3. Buddha
(cat. pl. 3)
Kashmir, India
c. 9th century
Copper alloy with silver
h. 26 cm

 Buddha

This highly accomplished image represents the Buddha in the gesture of religious instruction (dharmacakra pravartana mudra). The Buddha is depicted according to established iconographic norms for the represention of enlightened beings, with webbed fingers, elongated earlobes, a mark between his brows (urna), a cranial protuberance (usnisa) and a coiffure which suggests hair that is arranged in tight curls. The urna and the eyes are inlaid with silver, and the pupils are further enhanced with a black, pitch-like substance. The image is rendered with exquisite subtlety, expressing a luminous presence with a powerful, inward focus.

The image invites comparison with a superb sculpture in the Virginia Museum of Fine Arts.53 The Virginia Buddha, like this image, is presented on a lotus base consisting of two rows of downward pointing lotus petals, in turn supported by a simple, tiered platform.54 Both images emphasize the sensuous qualities of form, with the contours of the Buddha's body partly revealed through his beautifully draped robes. They also exhibit a minimal use of other, inlaid metals, in sharp contrast to two celebrated images of the Buddha, one in the Norton Simon Foundation, the other in the John D. Rockefeller III Collection, both heavily inlaid.55 A support located just below the back of the neck would once have attached the Nyingjei Lam sculpture to an aureole. There would have been another support now indicated by an aperture into which a brass plate has been inserted at the back of the head; the plate is decorated with rudimentary punch marks to suggest curls of hair (fig. 3). It is likely that this plate was added during the process of consecration, after the image reached Tibet.

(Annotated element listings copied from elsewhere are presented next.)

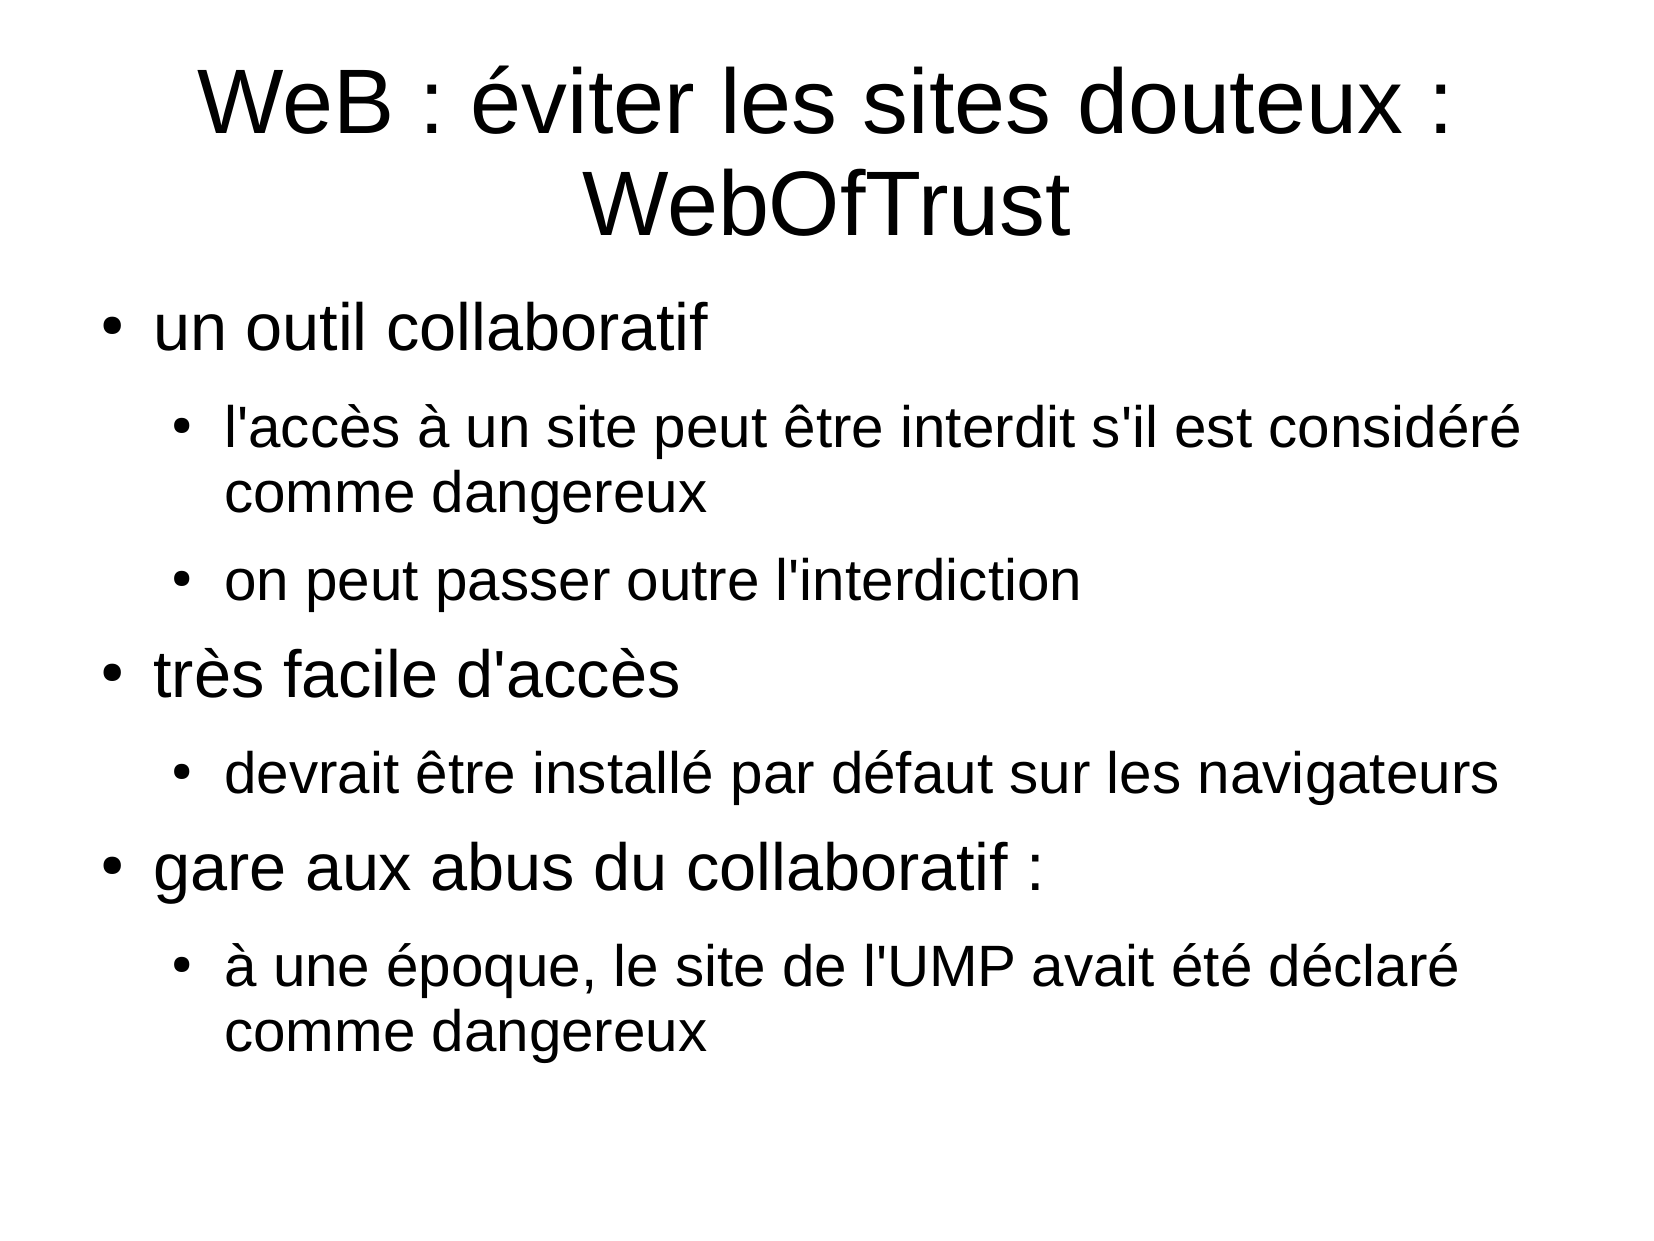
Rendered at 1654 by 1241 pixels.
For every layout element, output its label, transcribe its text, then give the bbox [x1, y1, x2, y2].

title WeB : éviter les sites douteux : WebOfTrust [82, 49, 1571, 257]
list un outil collaboratif l'accès à un site peut être interdit s'il est considéré comme dangereux on peut passer outre l'interdiction très facile d'accès devrait être installé par défaut sur les navigateurs gare aux abus du collaboratif : à une époque, le site de l'UMP avait été déclaré comme dangereux [82, 290, 1571, 1109]
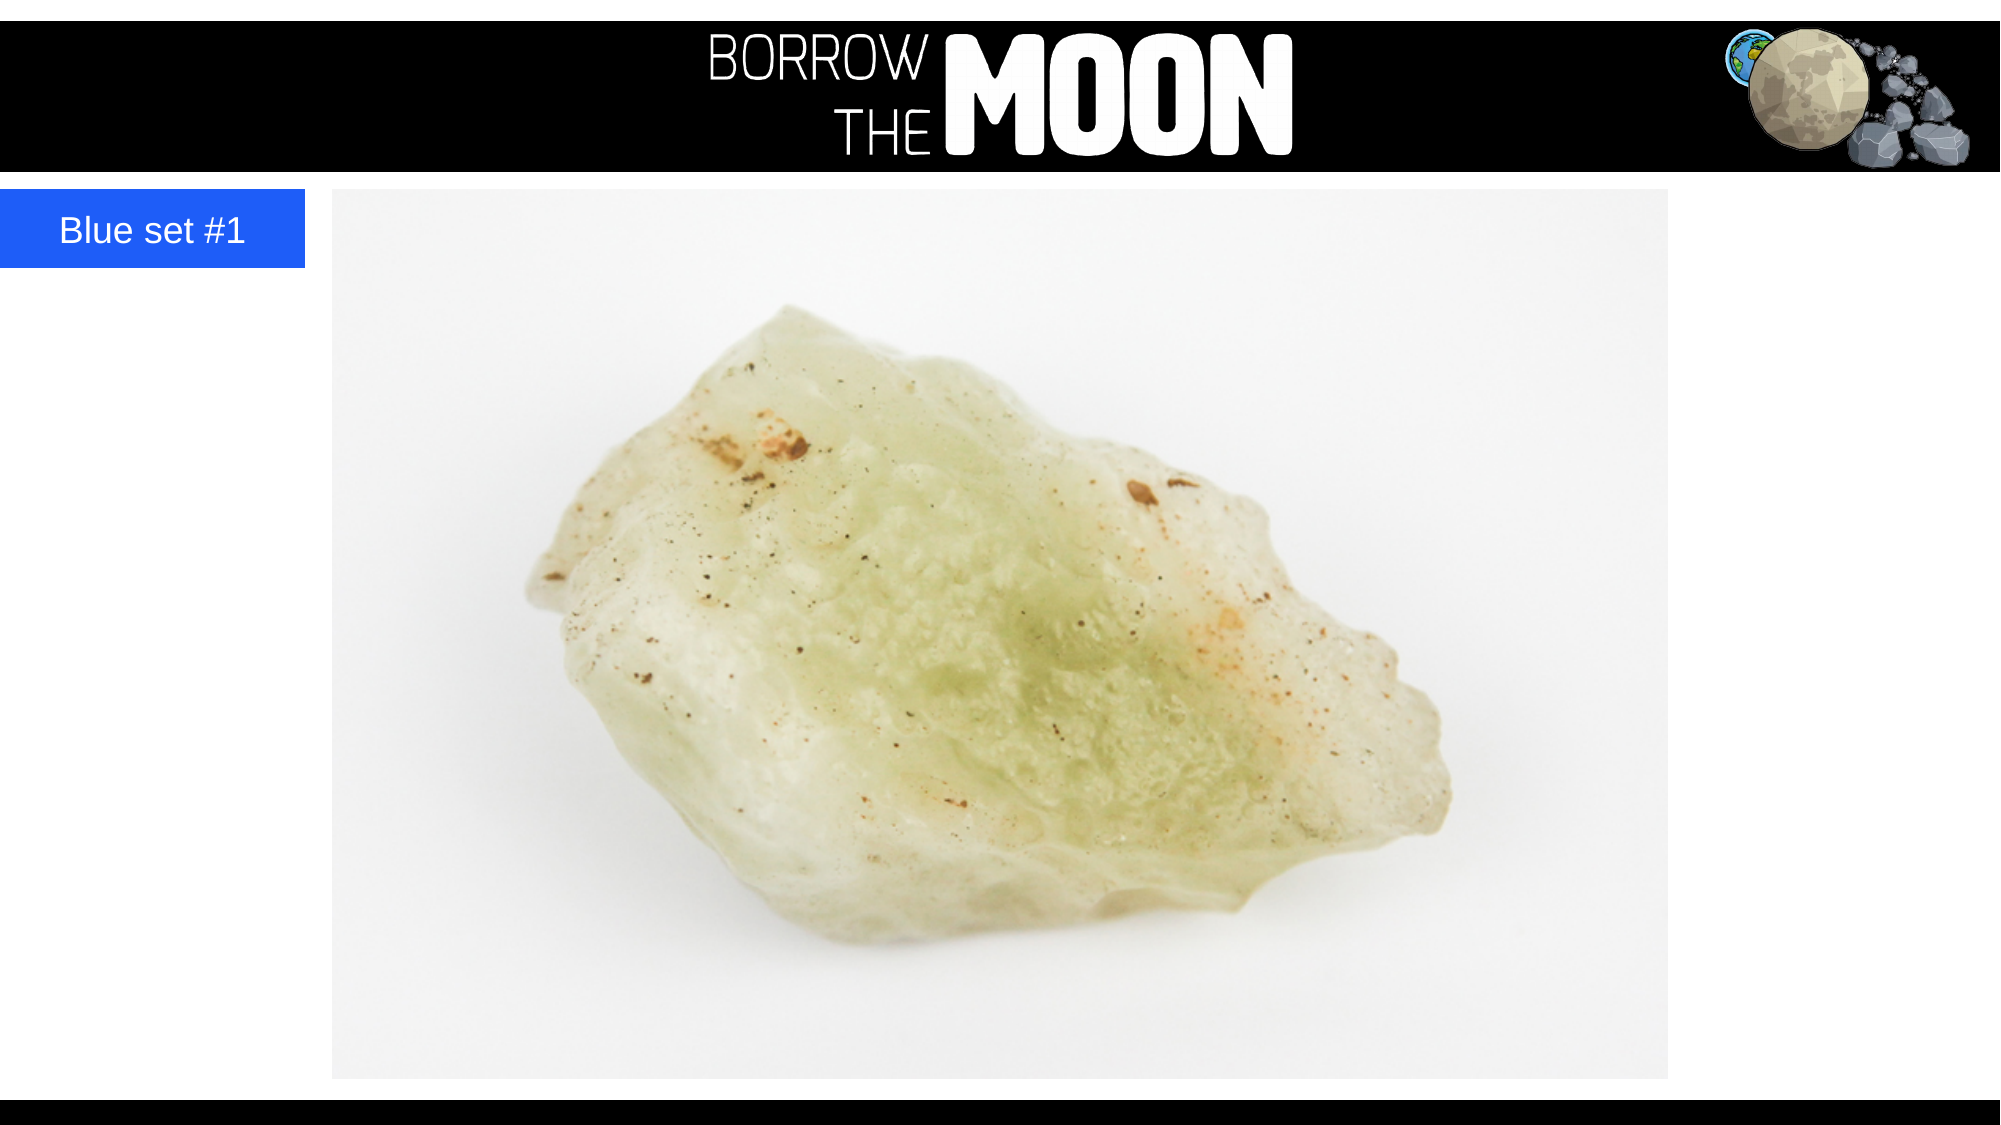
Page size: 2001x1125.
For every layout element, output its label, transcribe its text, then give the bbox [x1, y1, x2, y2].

text_box Blue set #1 [0, 189, 305, 268]
picture [332, 189, 1668, 1079]
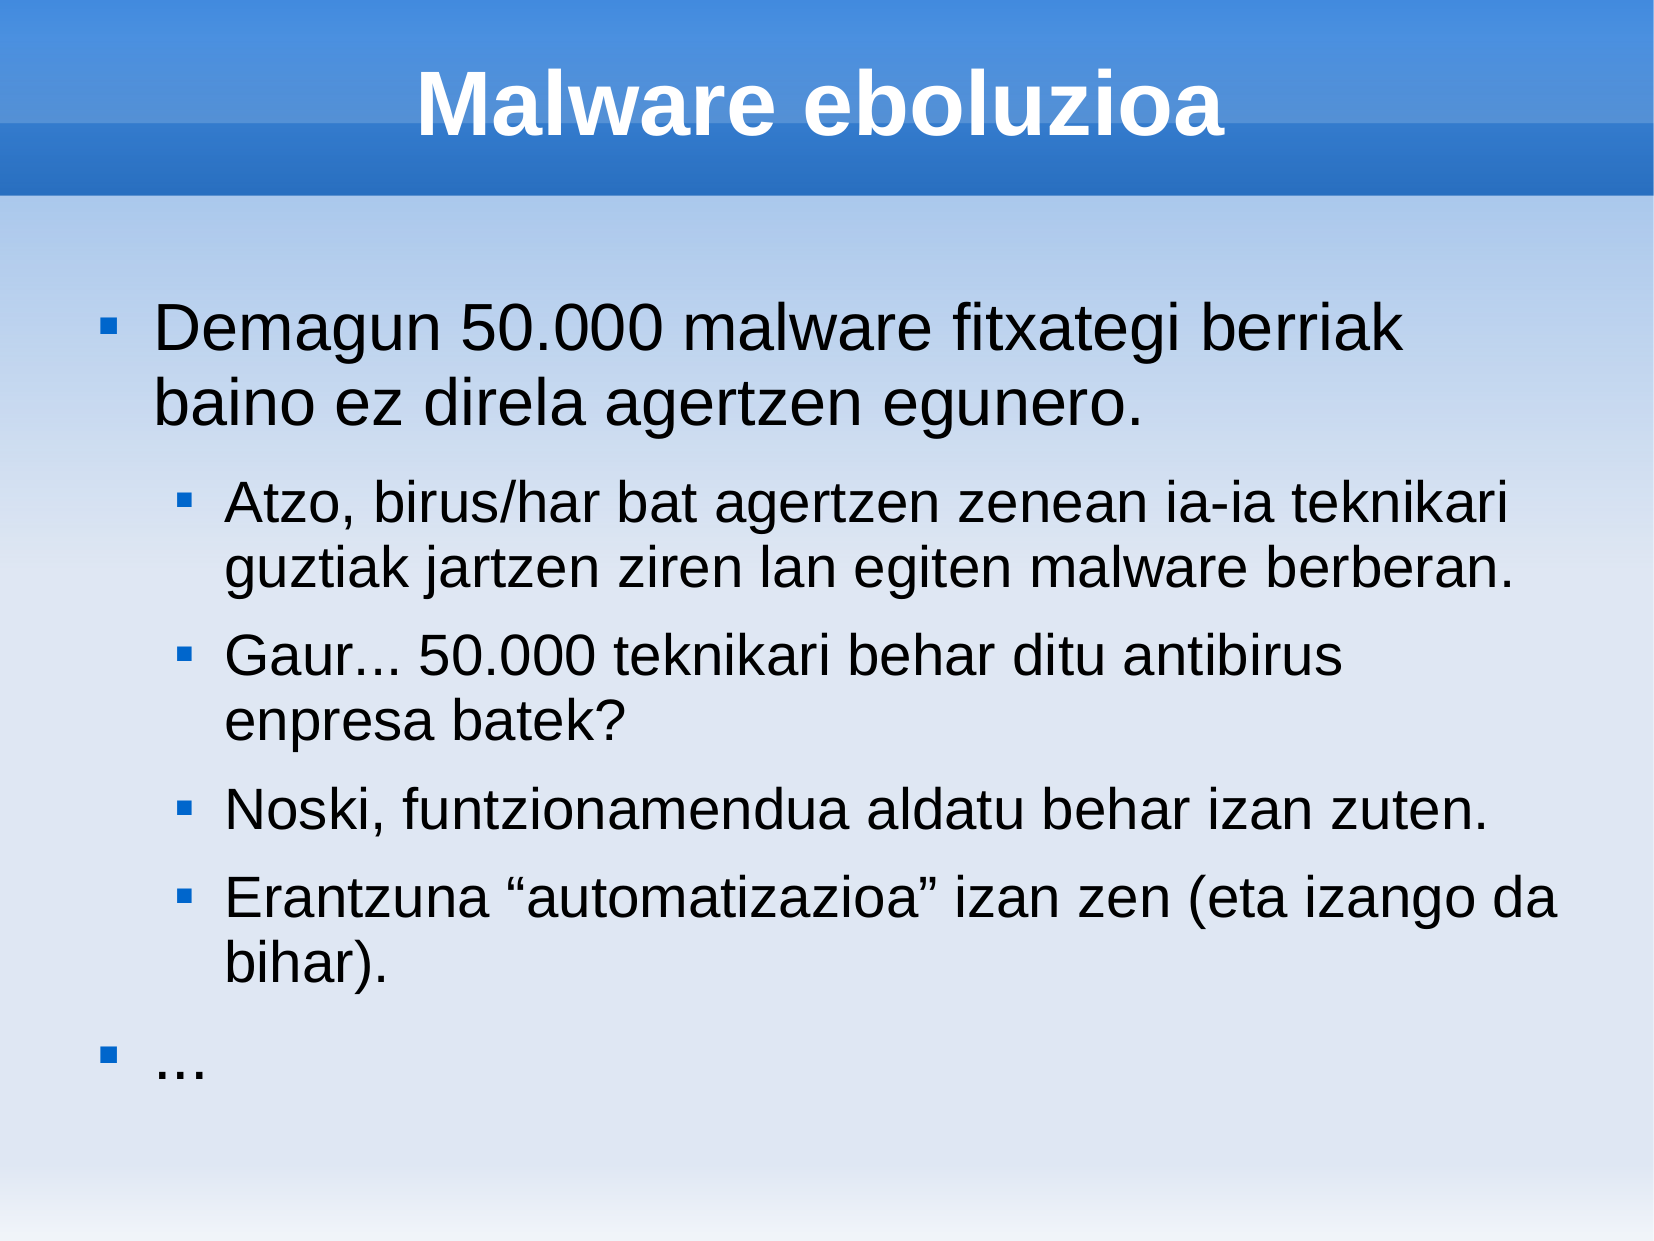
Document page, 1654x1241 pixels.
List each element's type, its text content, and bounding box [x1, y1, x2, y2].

picture [0, 0, 1654, 1241]
list Demagun 50.000 malware fitxategi berriak baino ez direla agertzen egunero. Atzo, birus/har bat agertzen zenean ia-ia teknikari guztiak jartzen ziren lan egiten malware berberan. Gaur... 50.000 teknikari behar ditu antibirus enpresa batek? Noski, funtzionamendua aldatu behar izan zuten. Erantzuna “automatizazioa” izan zen (eta izango da bihar). ... [82, 290, 1571, 1109]
title Malware eboluzioa [76, 0, 1565, 208]
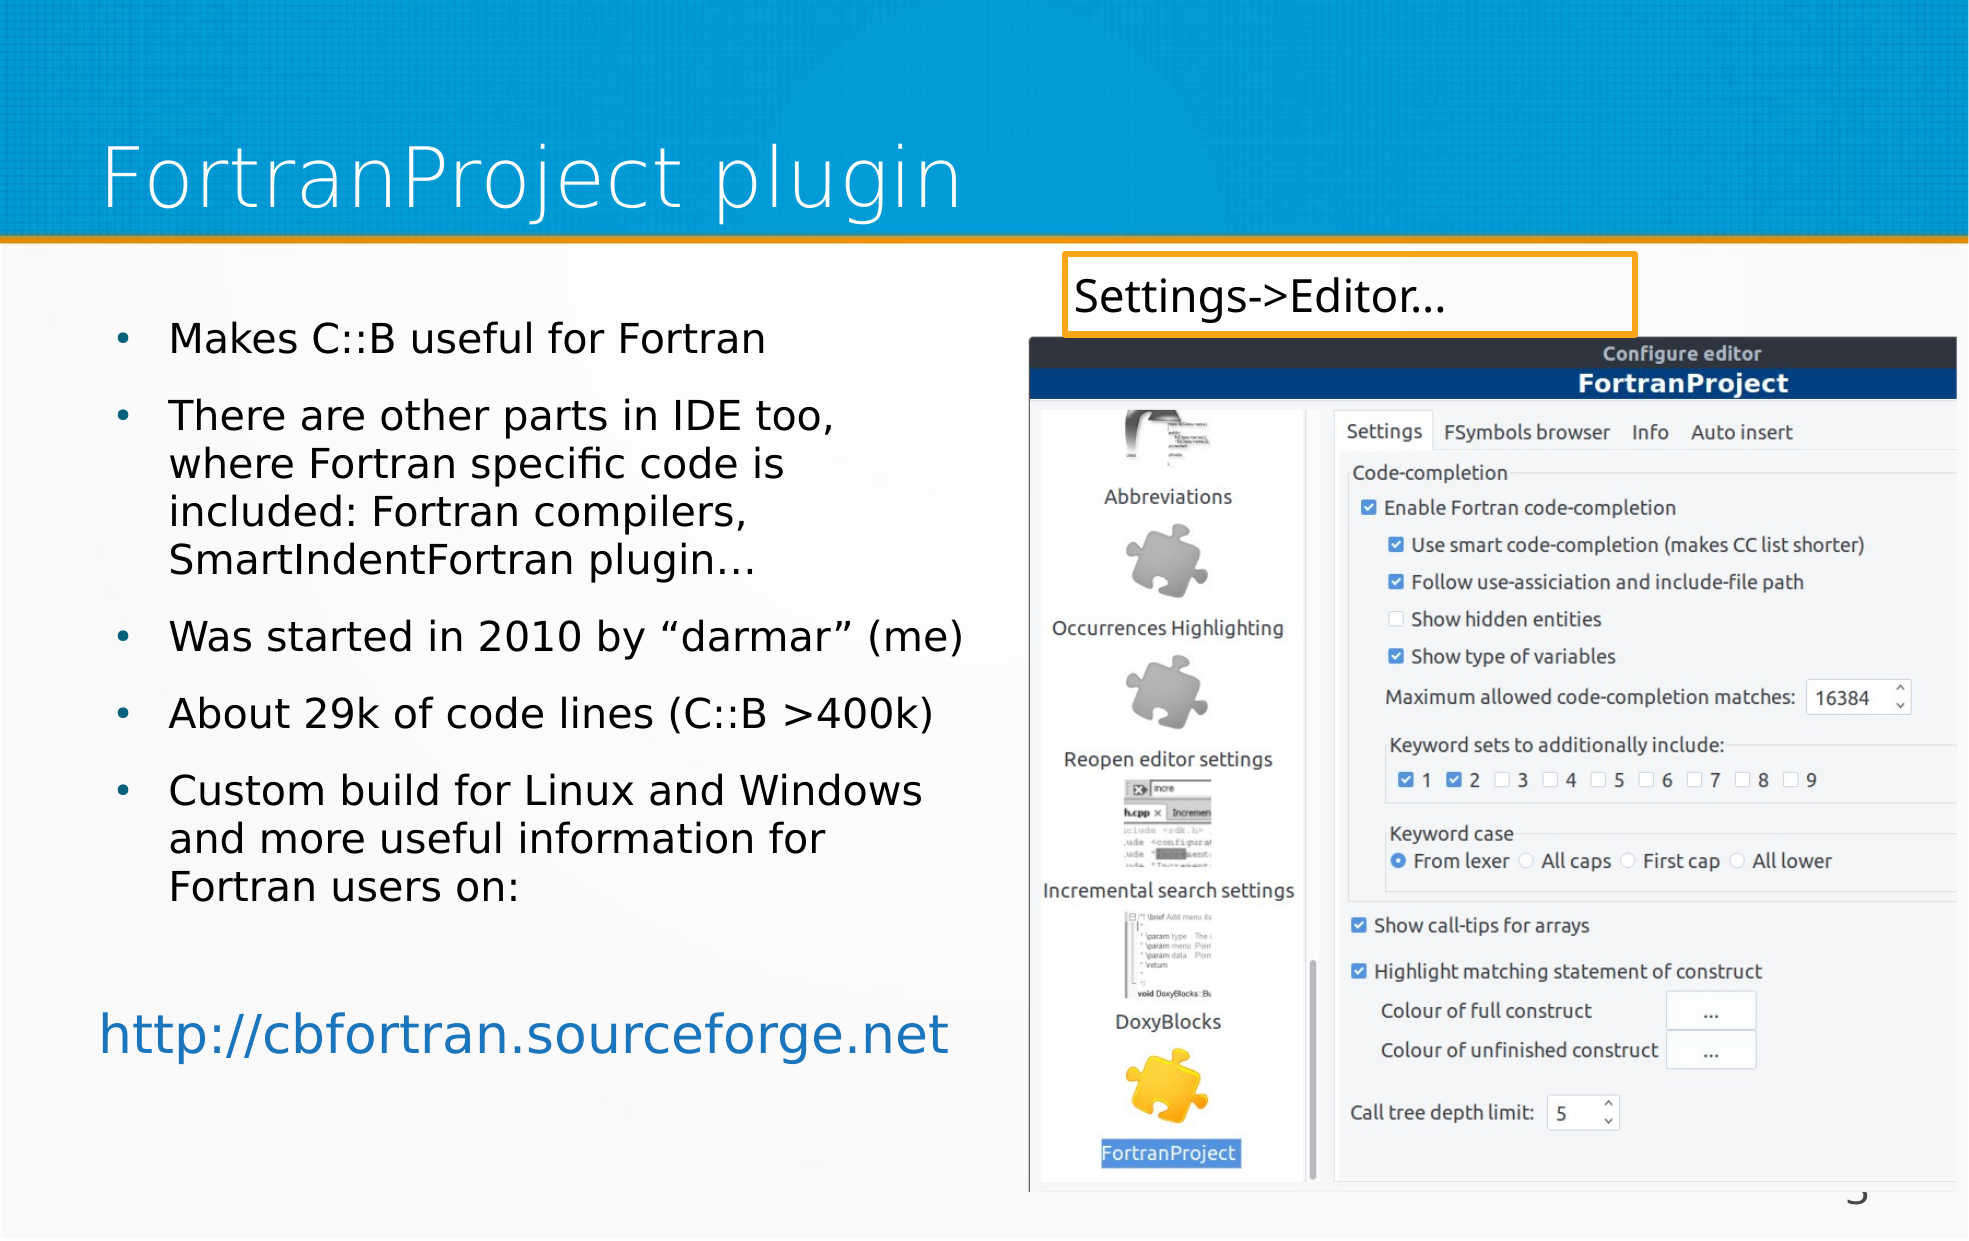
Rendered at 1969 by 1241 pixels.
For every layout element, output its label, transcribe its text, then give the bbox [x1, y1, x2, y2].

Dated Kashmiri images are extremely rare and the chronology of this regional school is still somewhat tentative. A c. ninth-century date, based on a comparison with two dated Kashmiri works, is proposed for this image. The first dated image is a stone Buddha fragment in the National Museum, New Delhi, that dates to c. AD 739.56 The body type and facial features of the New Delhi Buddha are very similar to those of many of the renowned Kashmiri carved ivories57 and those of the acclaimed Buddha in the Norton Simon Foundation. The Nyingjei Lam image is more softly modelled than the dated stone fragment and the Norton Simon Buddha, closer to works normally attributed to the ninth century.58 The second dated image, a figure of Avalokitesvara dated AD 980-1003, now in the Sri Pratap Singh Museum in Srinagar,59 has the less satisfying proportions and the somewhat exaggerated facial features that reflect a later phase of the Kashmiri style; this work must predate it by a considerable margin.60   (cat. pl. 3)

53. Published in Pal (1975), pp. 96-7 and Schroeder (1981), fig. 14F.
54. See also a standing Buddha in a private collection, published in Schroeder (1981), fig. 17C.
55. Published in Pal (1975), pp. 92-3 and 106-7 respectively.
56. The date fragment is published in Siudmak (1989), p. 52, fig. 19 and note 10. Siudmak notes that the date inscribed on the stone is the fifteenth year of the Laukika era, which he interprets as corresponding to AD 739. See his note 10, in which he disagrees with P. G. Paul's date of a century earlier.
57. The ivories are published in Czuma (1989).
58. For a chronology of Kashmiri metalwork, See Pal (1989).
59. Published in Pal (1989), p. 79.
60. An inscription along the base is written in sarada script: ratnapalasvami pala 55. Our thanks to Isabelle Onians of Wolfson College, Oxford, for her help in providing a preliminary transliteration of this inscription. Our thanks to Professor Dr Oskar von Hinüber of Albert Ludwigs University in Freiburg, Germany, who was able to transliterate the sarada inscription, to translate it, and to shed considerable light on its significance. Dr von Hinüber notes that the important part of the inscription is the presence of the pala weight, and the description of the sculpture as [weighing] 55 pala.

The exact value of this weight is not known, but the statue weighs 2582. 9 grams, suggesting that - in this instance at least - a pala would correspond to approximately 46. 96 grams. Recall Kalhana's description of an enormous Kashmiri image created from eighty-four thousand palas of silver (see p. 14, above). Dr von Hinüber was kind enough to refer our query to Dr Richard Salomon of the University of Washington, who has written about inscriptions that mention the weights of images (See Salomon, 1996).